◆ **AIM OF THE EXERCISE**
Pull out every line below that contains the string "type". Case counts.

[Source records]
--- BEGIN ---
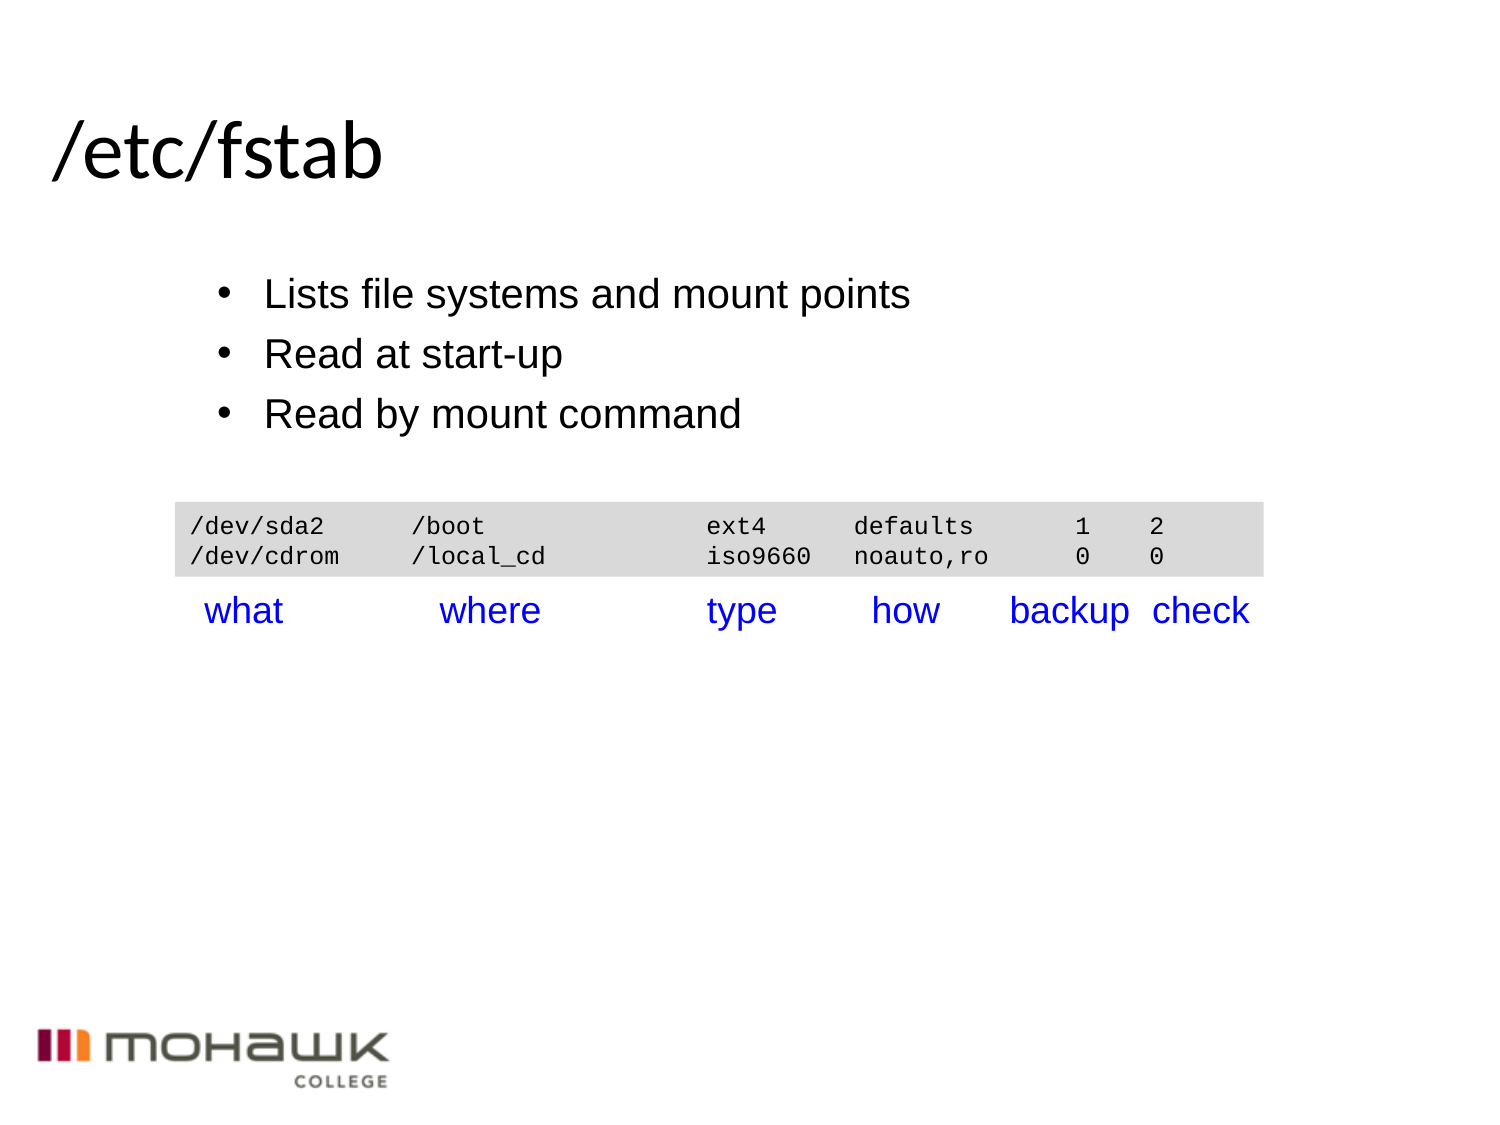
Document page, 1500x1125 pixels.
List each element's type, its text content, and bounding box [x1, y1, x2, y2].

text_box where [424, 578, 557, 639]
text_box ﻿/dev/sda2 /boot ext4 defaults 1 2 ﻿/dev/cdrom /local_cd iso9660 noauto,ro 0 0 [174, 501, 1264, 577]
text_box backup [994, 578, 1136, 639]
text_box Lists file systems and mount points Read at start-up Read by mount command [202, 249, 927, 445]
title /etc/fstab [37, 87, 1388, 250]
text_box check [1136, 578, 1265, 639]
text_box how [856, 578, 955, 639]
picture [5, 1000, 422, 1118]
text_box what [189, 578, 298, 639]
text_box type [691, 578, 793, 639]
--- END ---
◆ **THE RESULT**
List each element's type, its text content, and bounding box [x1, y1, x2, y2].
text_box type [691, 578, 793, 639]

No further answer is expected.